Queensland Urban Utilities is finalising plans for a 'lift-and-shift' of its entire ICT environment to outsourcers, breaking away from the council systems it has used while in start-up mode.

Queensland Urban Utilities plots IT breakaway

The water distributor-retailer, created on 1 July 2010, is nearing selection of a primary managed service provider to operate its data centre, desktop, application hosting, service desk and LAN/WAN environment. It is also in the final stages of tendering for a managed network provider.

Until now, it has consumed ICT services from Brisbane and Ipswich City Councils -- two of the five councils that own Queensland Urban Utilities -- under a start-up arrangement.

"We're currently operating off service level agreements where our underpinning councils provide ICT services," Queensland Urban Utilities chief information officer Nina Meyers says.

Although breaking away from those council systems was always envisaged, it will occur sooner than anticipated at start-up in 2010.

The original service level agreements with councils were for a three-year term, with possible extensions to ensure "a nice orderly exit" from the council environments.

However, ICT priorities at Brisbane City Council – Queensland Urban Utilities' main host - have changed significantly since the utility started up in 2010, culminating in a $353 million consolidation of 62 systems announced last week.

"With Brisbane City Council progressing their own work, they've indicated that [SLA extensions are] probably not going to be possible, so we've got a bit of a time crunch [to move away]," Meyers says.

"Us being in the mix there causes [Brisbane] some level of contention in terms of requirements, so we've agreed to be off their environment by 30 June 2013."

Meyers has utmost respect for the councils that allowed Queensland Urban Utilities to sit on their respective ICT environments during start-up.

It's not the first time she has overseen an arrangement of this nature.

Meyers was formerly CIO of Allconnex Water, which ran water services for Gold Coast, Logan and Redlands City Councils, and initially ran off a similar ICT arrangement.

At the same time, she says she is "mindful that the councils have their own objectives and goals, and that really drives our steady exit from their environment".

Breaking away

Queensland Urban Utilities' so-called Separation Program isn't run by IT but by a program director reporting straight to CEO Ian Maynard. However, IT input into the program is significant.

Meyers chairs the project control group for five of the nine Seperation Program projects.
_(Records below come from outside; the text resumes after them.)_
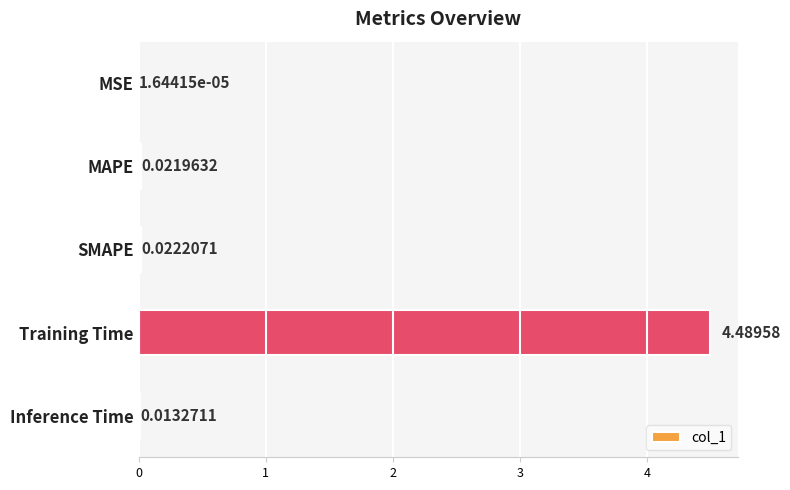

What is the maximum value shown in the chart?

4.5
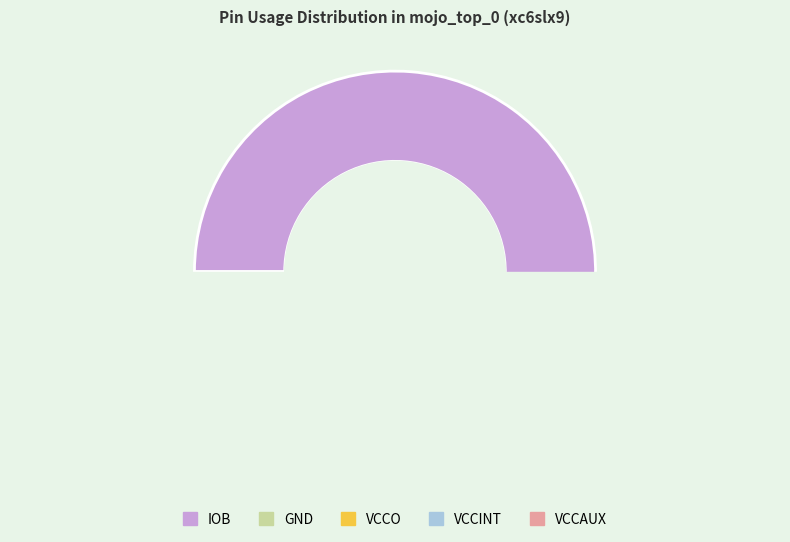

Is IOB the majority of the pie?

No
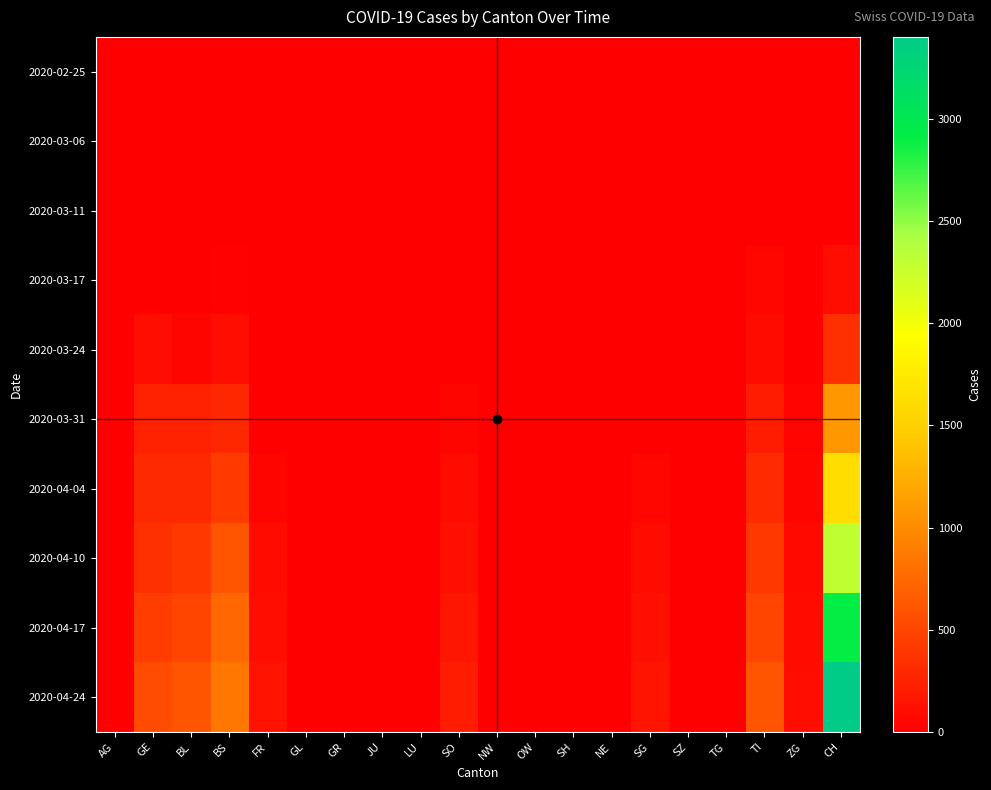

Reading right to left, what are all the values shown in this chart?

2020-02-25: CH=0	ZG=0	TI=0	TG=0	SZ=0	SG=0	NE=0	SH=0	OW=0	NW=0	SO=0	LU=0	JU=0	GR=0	GL=0	FR=0	BS=0	BL=0	GE=0	AG=0
2020-03-06: CH=1	ZG=0	TI=0	TG=0	SZ=0	SG=0	NE=0	SH=0	OW=0	NW=0	SO=0	LU=0	JU=0	GR=0	GL=0	FR=0	BS=0	BL=0	GE=0	AG=1
2020-03-11: CH=8	ZG=0	TI=0	TG=0	SZ=0	SG=0	NE=0	SH=0	OW=0	NW=0	SO=0	LU=0	JU=0	GR=0	GL=0	FR=0	BS=4	BL=2	GE=0	AG=2
2020-03-17: CH=105	ZG=1	TI=62	TG=0	SZ=0	SG=0	NE=0	SH=0	OW=0	NW=0	SO=0	LU=0	JU=0	GR=0	GL=0	FR=0	BS=25	BL=13	GE=0	AG=4
2020-03-24: CH=355	ZG=12	TI=80	TG=0	SZ=0	SG=0	NE=0	SH=0	OW=0	NW=0	SO=10	LU=0	JU=0	GR=0	GL=0	FR=0	BS=105	BL=40	GE=103	AG=0
2020-03-31: CH=1079	ZG=39	TI=202	TG=0	SZ=0	SG=0	NE=0	SH=0	OW=0	NW=0	SO=48	LU=0	JU=0	GR=0	GL=0	FR=0	BS=292	BL=242	GE=241	AG=0
2020-04-04: CH=1630	ZG=46	TI=314	TG=0	SZ=0	SG=62	NE=0	SH=0	OW=0	NW=0	SO=92	LU=0	JU=0	GR=0	GL=0	FR=49	BS=434	BL=298	GE=305	AG=0
2020-04-10: CH=2300	ZG=70	TI=400	TG=0	SZ=0	SG=90	NE=0	SH=0	OW=0	NW=0	SO=130	LU=0	JU=0	GR=0	GL=0	FR=80	BS=600	BL=400	GE=350	AG=0
2020-04-17: CH=2900	ZG=90	TI=500	TG=0	SZ=0	SG=120	NE=0	SH=0	OW=0	NW=0	SO=170	LU=0	JU=0	GR=0	GL=0	FR=110	BS=750	BL=500	GE=450	AG=0
2020-04-24: CH=3400	ZG=110	TI=600	TG=0	SZ=0	SG=150	NE=0	SH=0	OW=0	NW=0	SO=200	LU=0	JU=0	GR=0	GL=0	FR=140	BS=850	BL=600	GE=550	AG=0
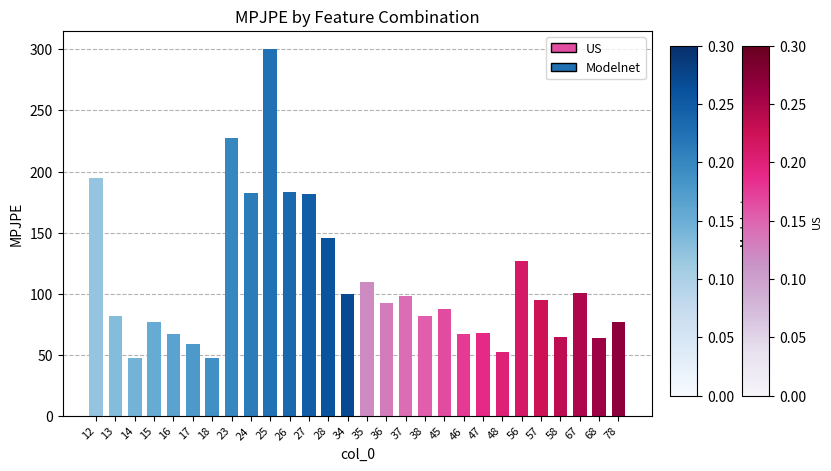

How many values are below 92?

14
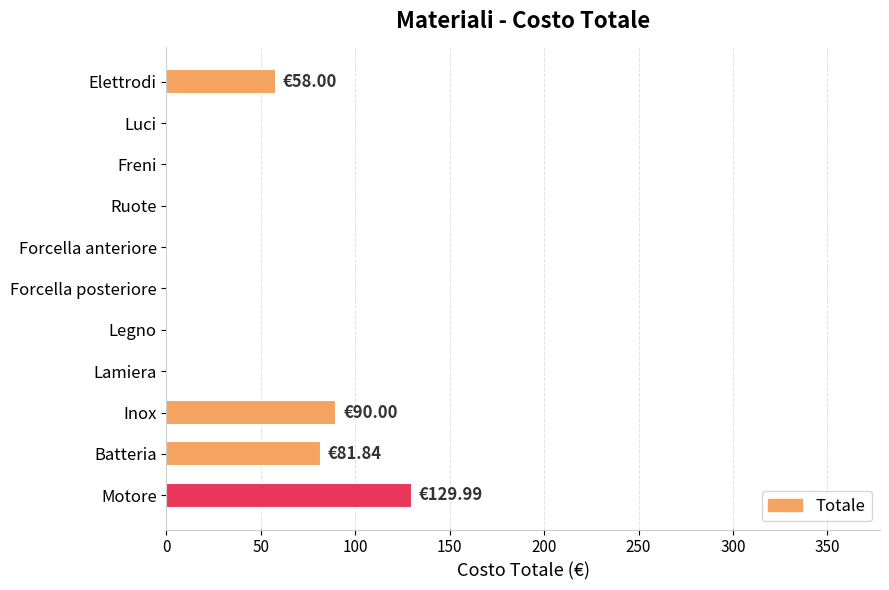

Which category has the highest value across all series?

Motore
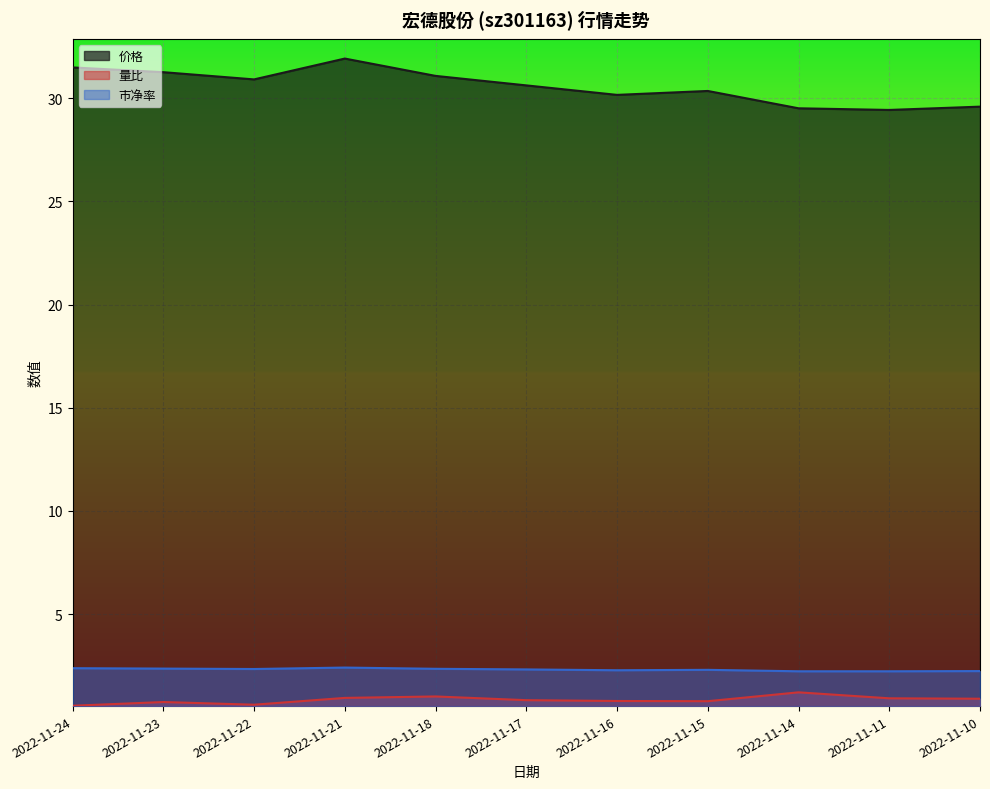

Count the 市净率 values in the range 2 to 3.

11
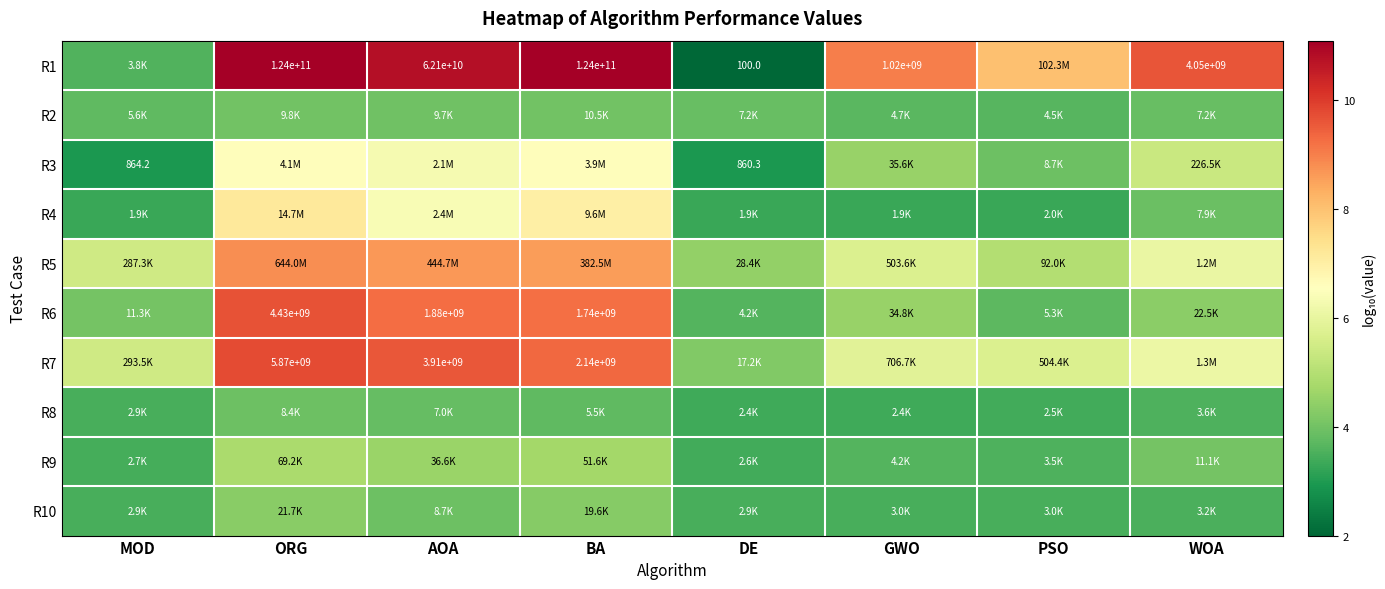

Count the number of categories in the chart.

8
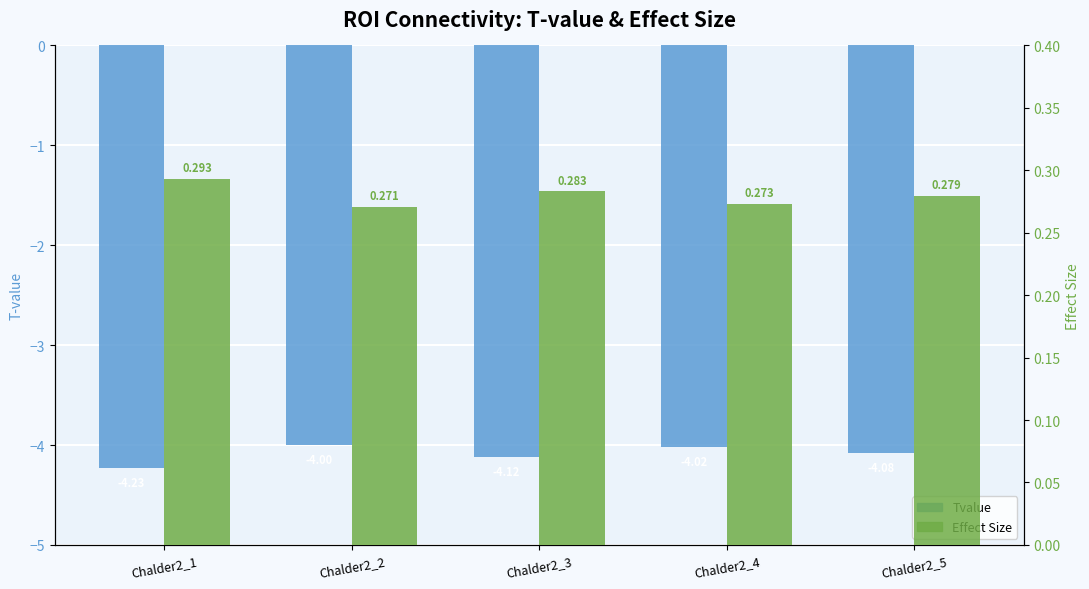

How many bars are there in total?

10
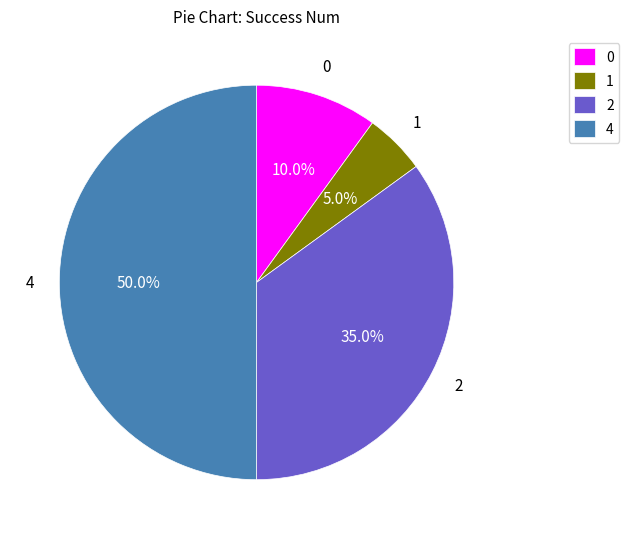

To the nearest percent, what is the difference between the largest and smallest slice percentages?

45%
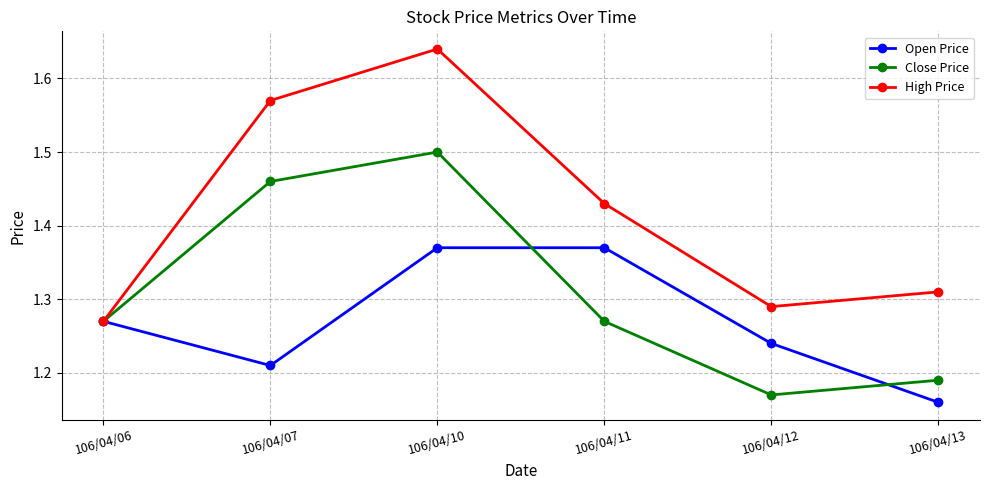

At how many categories does at least one series exceed 1?

6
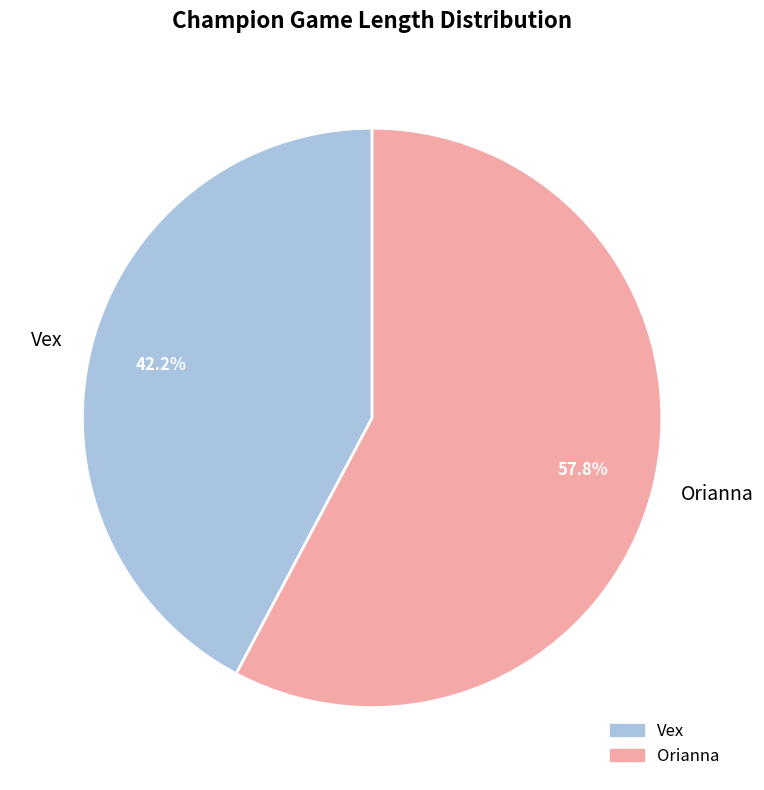

To the nearest percent, what is the combined percentage of Orianna and Vex?

100%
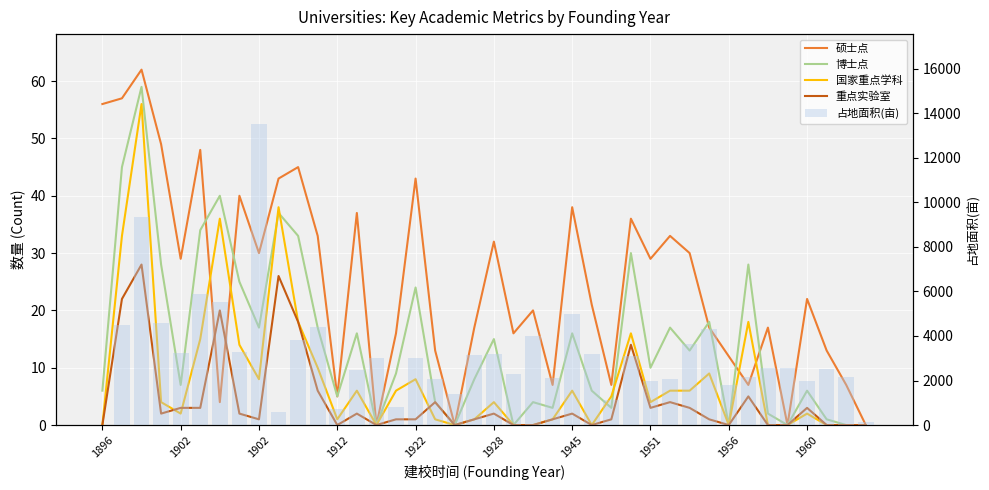

At which label does 博士点 reach its peak?

1902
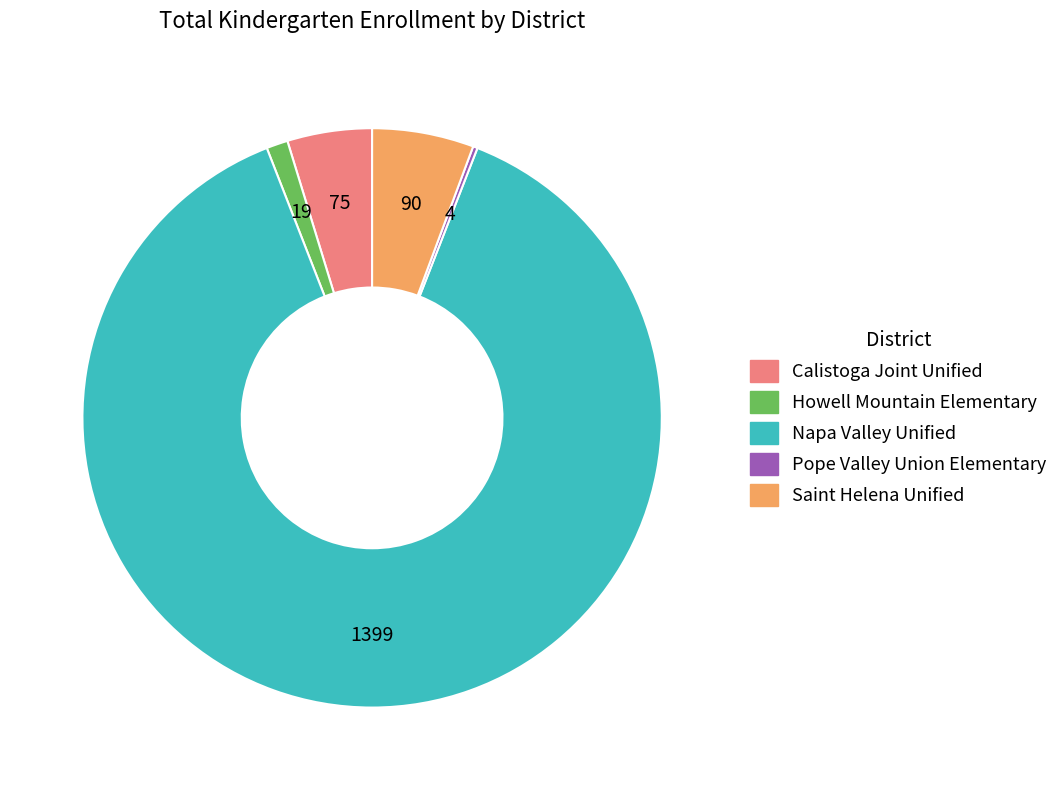

Which category accounts for the majority?

Napa Valley Unified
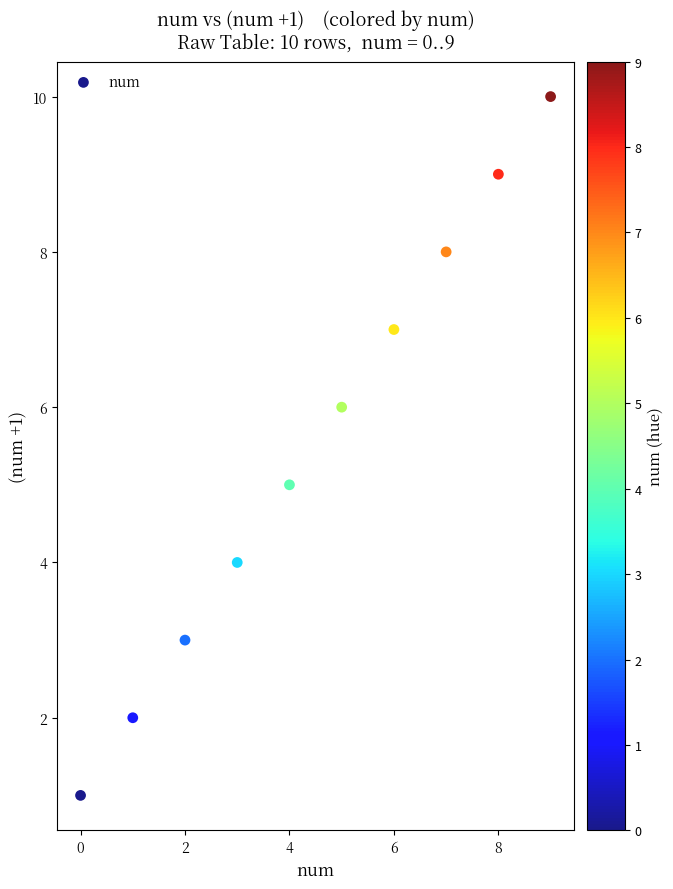

What is the average Y value?

6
They include Foundation Services, WAN, telephony and the managed services platform tender.

"I'm essentially the sponsor of a number of those projects under the program," she says.

"Obviously it's a huge program of work, but IT is specifying our requirements to that program, and I've got numerous business-as-usual type resources that are seconded into the program as well."

Meyers sees all projects under the Separation Program of work being "technology-related" - because they involve some aspect of "pulling up a legacy environment" and transporting it onto a new Queensland Urban Utilities-run infrastructure.

However, some projects - such as the lift-and-shift of the organisation's enterprise resource planning environment, a mix of Ellipse and Oracle products - are chaired by other executives.

In the case of ERP, Chief Financial Officer Louise Dudley is overseer.

Although there is some appetite within the business to consolidate systems - such as ERP - the tight timeframe means that work will occur in future phases beyond June 2013.

"Essentially we've got just under a year now," Meyers says.

"The program has involved all sorts of things - internal planning, analysis done by Brisbane City Council, understanding the integration between the various applications, and engaging with the vendors themselves."

Although some "preliminary data analysis" has been performed, it's undecided how much data will be migrated across to the new environment.

"From a user or organisational point of view, we would dearly love to data-migrate everything, but with that comes cost and time," Meyers says.

"The executive leadership team is working through a range of legacy applications and the data that underpins those to determine whether we 'lift-and-shift' the data and do significant parts of data migration, or whether we essentially back up the data at a point in time and then move forward without some of that historical data.

"It really depends on the application."

Read on for Queensland Urban Utilities' ICT strategy redraft and its future transformation plans.

Meyers inherited a draft ICT strategy when she joined Queensland Urban Utilities in March this year. She is currently spearheading a redraft of that strategy.

Strategic changes over the past six to nine months - including the decision to move to continue outsourcing commodity ICT services, and the Separation Program - needed to be woven into the existing strategy document.

"We're currently in the position at the moment of redrafting our ICT strategy," Meyers says.

"Really what I've tried to encapsulate in that strategy and the underpinning business plan is the need for us to mature up our ICT services internally.

"Getting the right organisation structure in place, appropriate governance, the right policy framework, and improving maturity so that by the time we're engaging with the managed provider, we'll be working in alignment with the better practices of ITIL, PRINCE2".

The existing ICT team is "reasonably lean", given most functions are currently provided by Brisbane City Council, although Meyers says she has some internal help desk staff.

"My team will very much still retain the skills of strategy, architecture, business analysis, testing, policy, governance," she says.

Managed world

Queensland Urban Utilities is hoping to name a primary managed services provider in the coming months, after which it can begin the process of 'lift-and-shift'.

It's likely that the provider will be asked to manage a multi-sourced environment that allows Queensland Urban Utilities to take advantage of various as-a-service products.

Meyers expects to see process efficiency benefits from establishing more direct control over Queensland Urban Utilities' ICT environment and from contracts negotiated with flexible terms.

"What we're looking at in terms of vendors is really being able to flex our cost model based on efficiencies, so if we need to ramp up a project and consume more services we can do that, if we need to scale down to a more baseline level of services we can do that as well," she says.

"It puts a lot more control in our hands in that space.

Future transformation

Once the 'lift-and-shift' is complete, there are plans to explore consolidation of systems, such as database technologies and ERP.

The company's use of three database technologies could be consolidated to one, "reducing our costs in that space", Meyers says.

"There's certainly a desire to re-look at a lot of these systems in due course."

She sees the post-June 2013 timeframe as a chance to "really get our ducks all lined up to get on with transformation".

"We'll have an orderly approach to either replacing systems or upgrading those systems that we decide will stay in our environment," she says.